Upgrade to Flowise version 3.1.2 or any later release. Patch deployment should be prioritized for instances serving multiple workspaces or teams, or those handling sensitive LLM workflows. Verify the upgrade by checking the Flowise version string in the application interface or via the vendor advisory. Test the update in a non-production environment first to ensure compatibility with existing workflows and custom integrations.

Detection guidance

Monitor Flowise API logs for suspicious create or update requests to assistant endpoints originating from unexpected user accounts or IP addresses. Look for requests that reference assistant IDs outside the user's assigned workspace. Audit logs may reveal unauthorized assistant modifications or ownership changes. Network-level detection should flag any authenticated sessions making bulk or rapid modifications to shared resources across workspace boundaries. Alert on failed access attempts to cross-workspace assistants if logging is available.

Why prioritize this

This vulnerability merits immediate attention due to its HIGH CVSS score, ease of exploitation by authenticated users, and direct impact on data confidentiality and integrity. Organizations using Flowise for production LLM workflows should treat patching as urgent, particularly if the deployment serves multiple teams or customers. The low attack complexity and broad access impact justify prioritization above many other vulnerabilities.

Risk score, explained

The CVSS 3.1 score of 8.8 reflects: (1) network-accessible endpoints requiring only authentication, (2) high impact on confidentiality (unauthorized access to assistants and LLM flows), integrity (modification of shared configurations), and availability (potential deletion or disablement of assistants), (3) low attack complexity (no special conditions or tricks required), and (4) privilege escalation across workspace isolation boundaries. The score does not include organizational risk factors such as multi-tenant deployments or the sensitivity of hosted LLM models.
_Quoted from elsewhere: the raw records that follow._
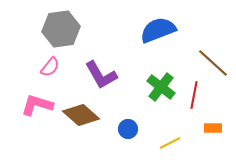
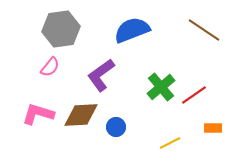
blue semicircle: moved 26 px left
brown line: moved 9 px left, 33 px up; rotated 8 degrees counterclockwise
purple L-shape: rotated 84 degrees clockwise
green cross: rotated 12 degrees clockwise
red line: rotated 44 degrees clockwise
pink L-shape: moved 1 px right, 9 px down
brown diamond: rotated 45 degrees counterclockwise
blue circle: moved 12 px left, 2 px up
Frequently asked questions

Does this vulnerability affect single-user or standalone Flowise deployments?

Single-user instances or those without workspace multi-tenancy are at lower risk because cross-workspace takeover requires multiple workspaces to exist. However, all versions prior to 3.1.2 should still be patched to close the underlying mass-assignment flaw and maintain security posture.

Is authentication always required to exploit this vulnerability?
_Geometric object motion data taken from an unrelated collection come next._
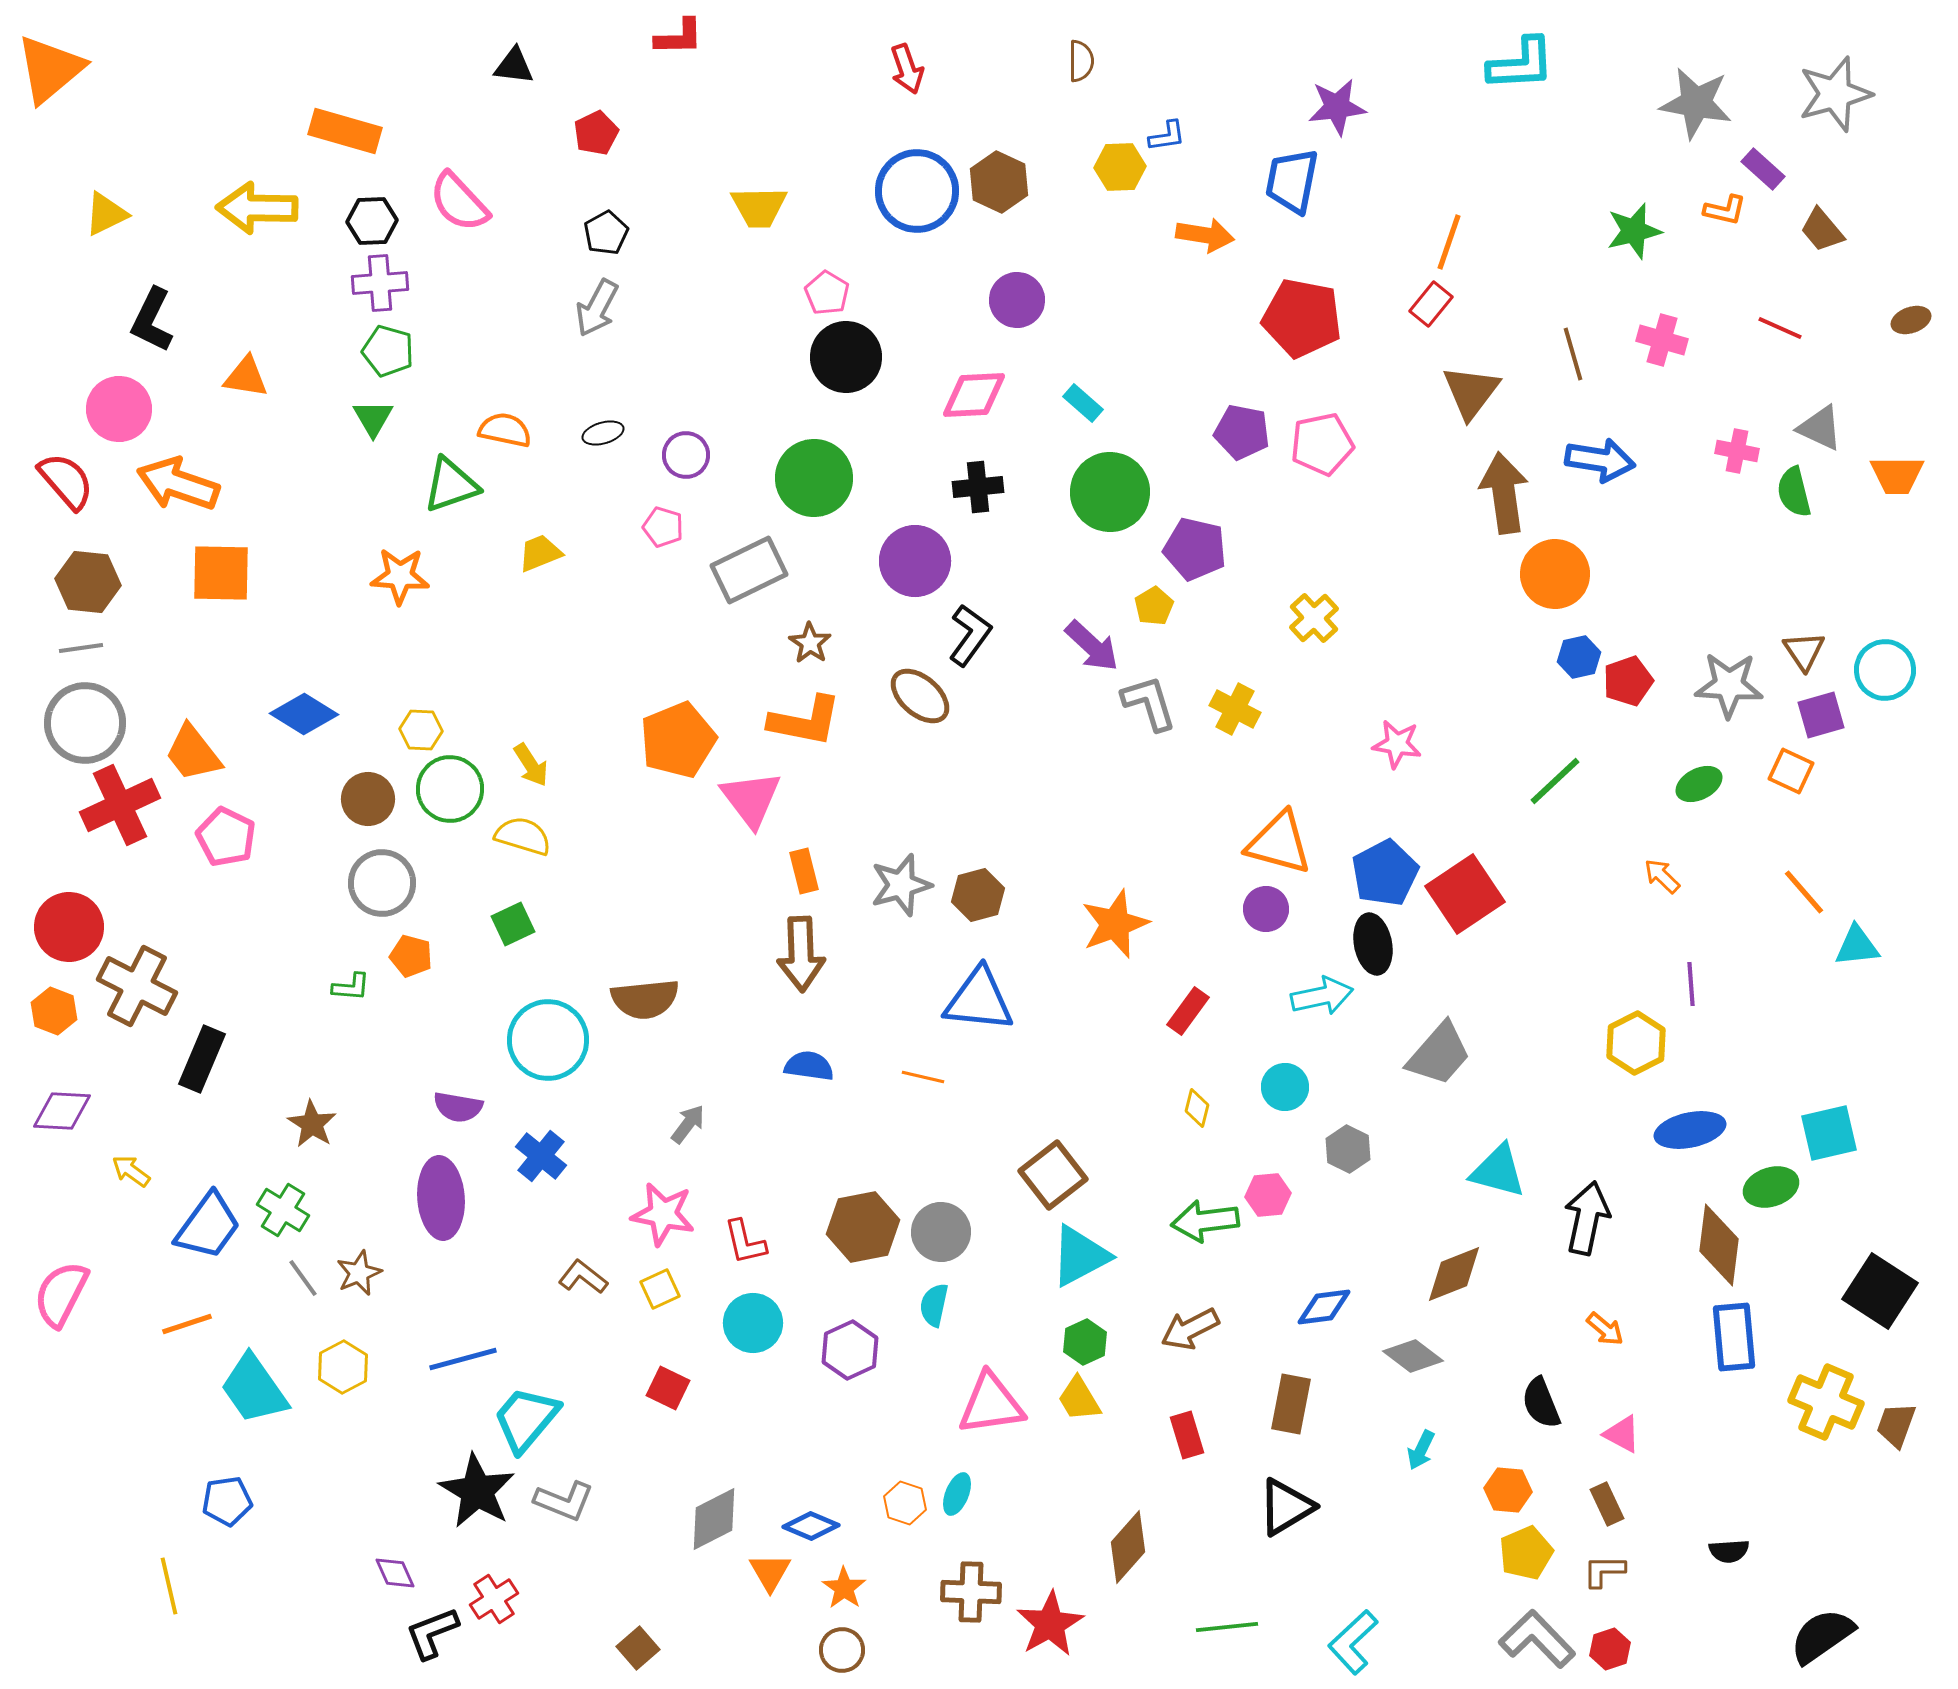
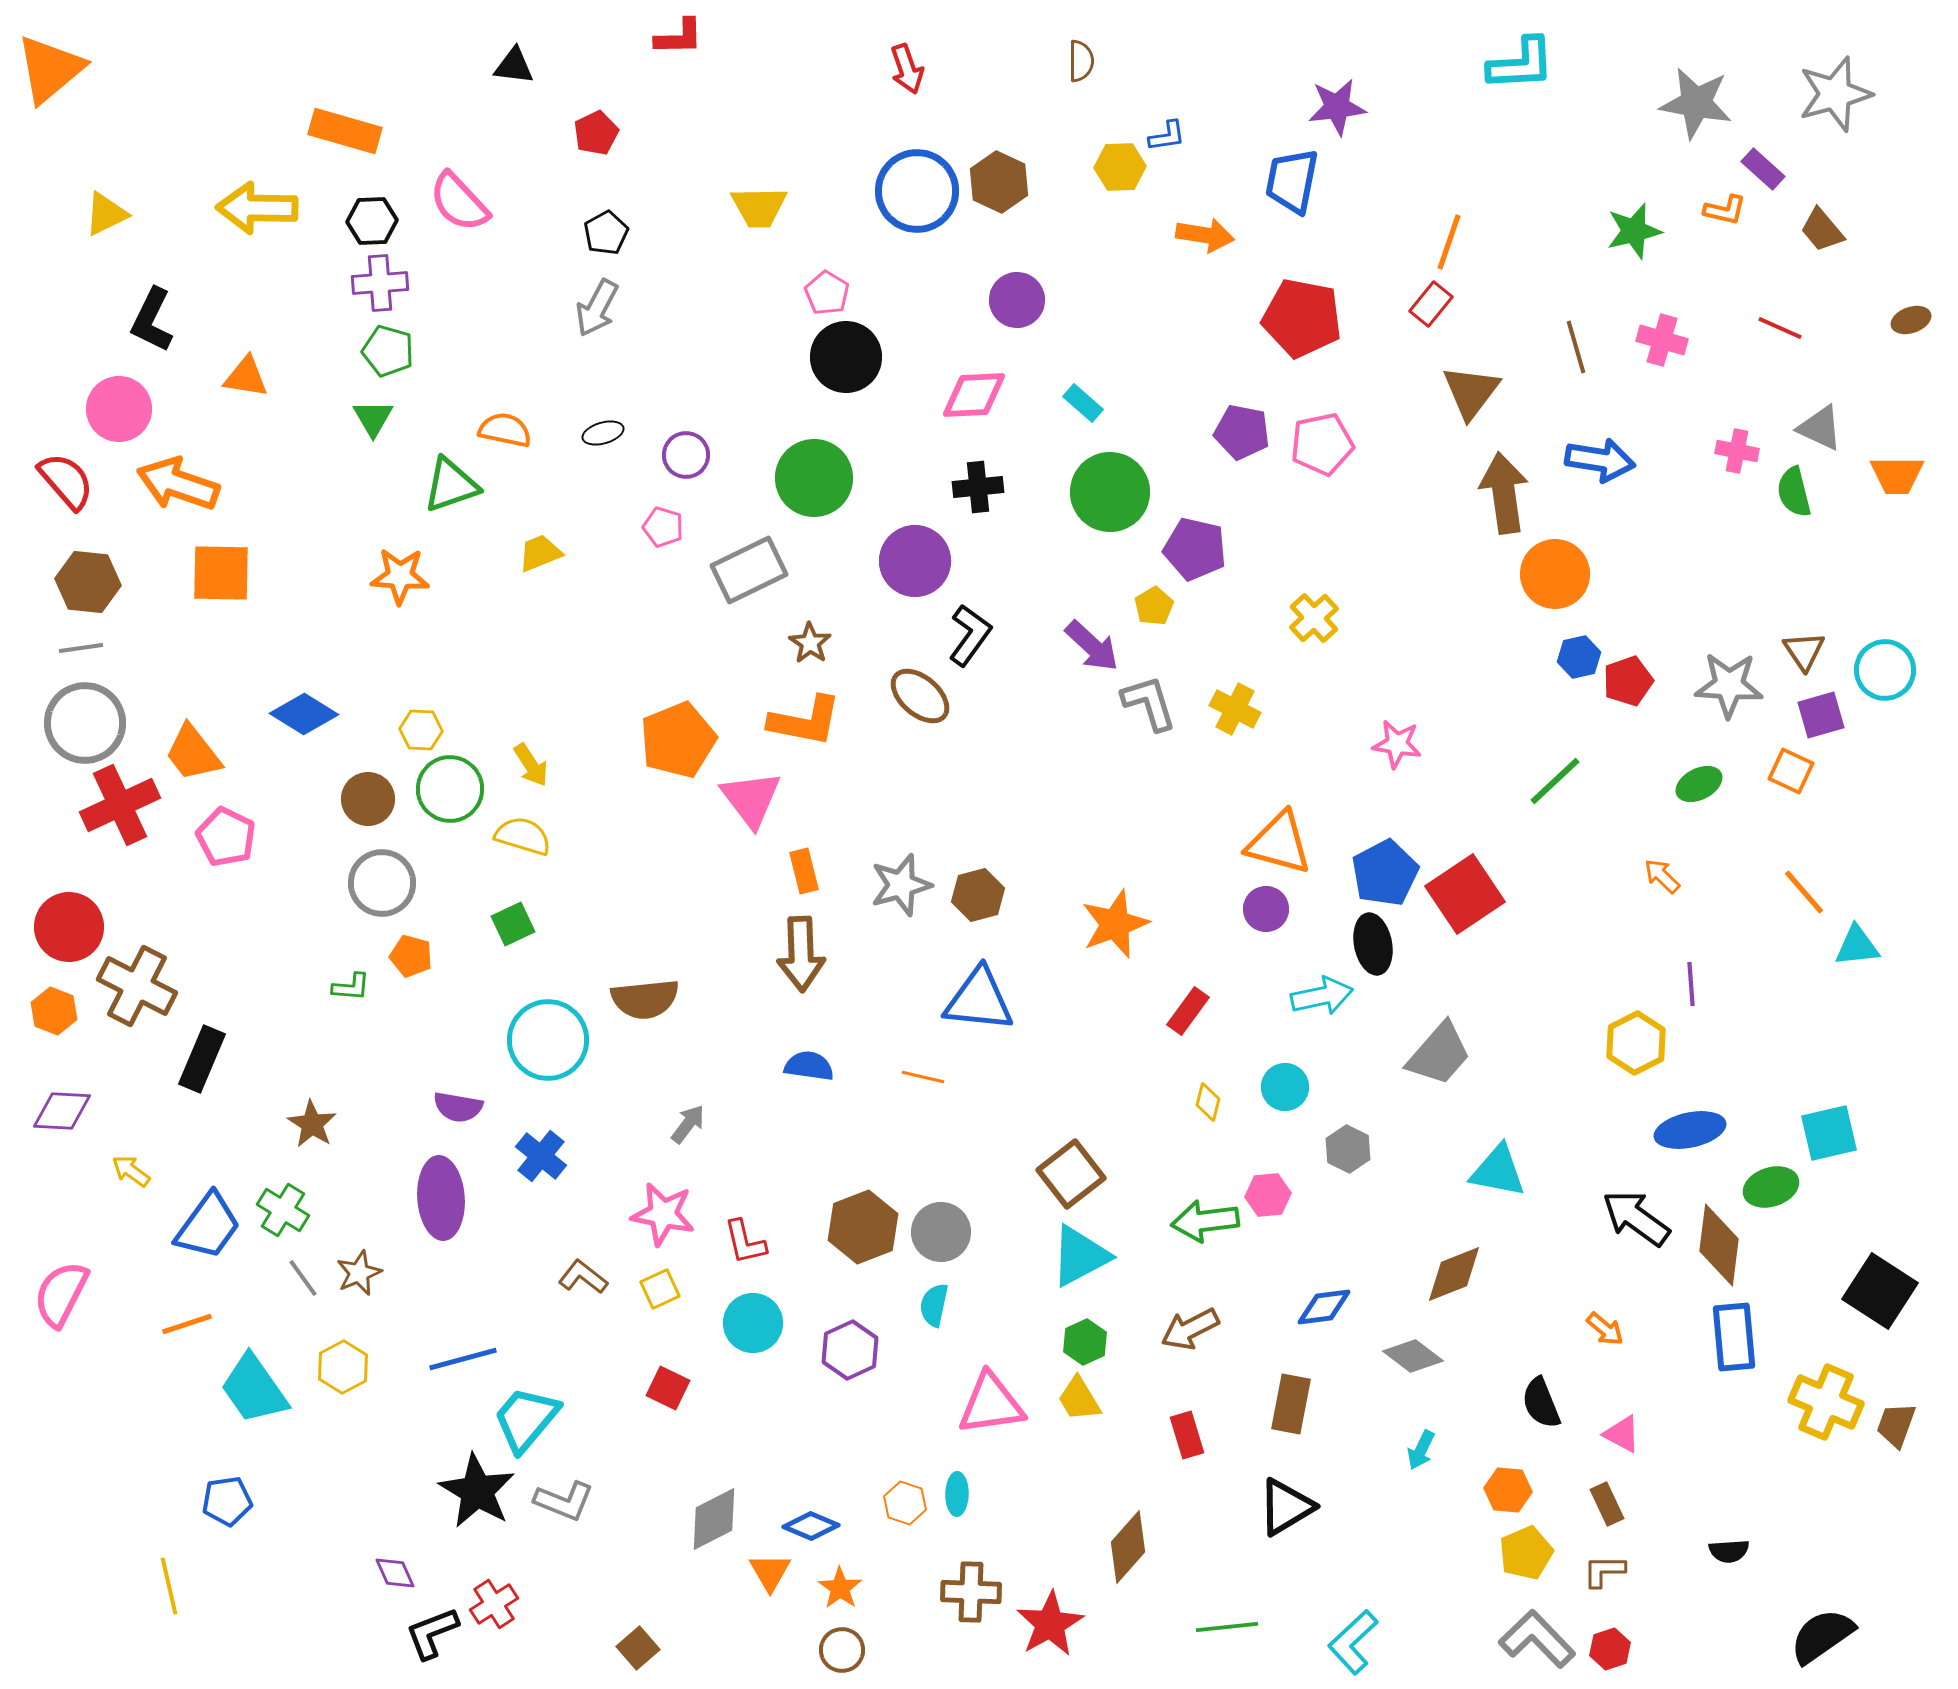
brown line at (1573, 354): moved 3 px right, 7 px up
yellow diamond at (1197, 1108): moved 11 px right, 6 px up
cyan triangle at (1498, 1171): rotated 4 degrees counterclockwise
brown square at (1053, 1175): moved 18 px right, 1 px up
black arrow at (1587, 1218): moved 49 px right; rotated 66 degrees counterclockwise
brown hexagon at (863, 1227): rotated 10 degrees counterclockwise
cyan ellipse at (957, 1494): rotated 21 degrees counterclockwise
orange star at (844, 1588): moved 4 px left
red cross at (494, 1599): moved 5 px down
Yes. The vulnerability requires valid Flowise credentials to access the vulnerable endpoints. However, credential compromise through phishing, weak passwords, or other means could enable exploitation. Strong authentication practices remain essential.

Will patching to 3.1.2 disrupt my existing Flowise workflows?

Patch releases typically include only security fixes and are designed to be backward-compatible. Test the update in a staging environment first to confirm compatibility with your custom assistants, integrations, and configurations before deploying to production.

What should I do if I suspect unauthorized assistant access or modification in my Flowise instance?

Immediately review audit and API logs to identify suspicious activity. Change credentials for all Flowise user accounts, reset assistant ownership where possible, and audit the configuration of any assistants that may have been accessed. After patching to 3.1.2, implement stronger access controls and monitor for further anomalies.

This analysis is based on publicly disclosed information and the vendor advisory as of the modification date (June 17, 2026). Patch version numbers, timelines, and availability are subject to change. Organizations should verify all patch versions against official Flowise release notes and security advisories. This is not legal or compliance advice. Consult your security team and applicable regulations before implementing remediation steps. No exploit code or weaponized proof-of-concept information is provided herein. Source: NVD (public-domain), retrieved 2026-07-16. Analysis generated by SEC.co (claude-haiku-4-5).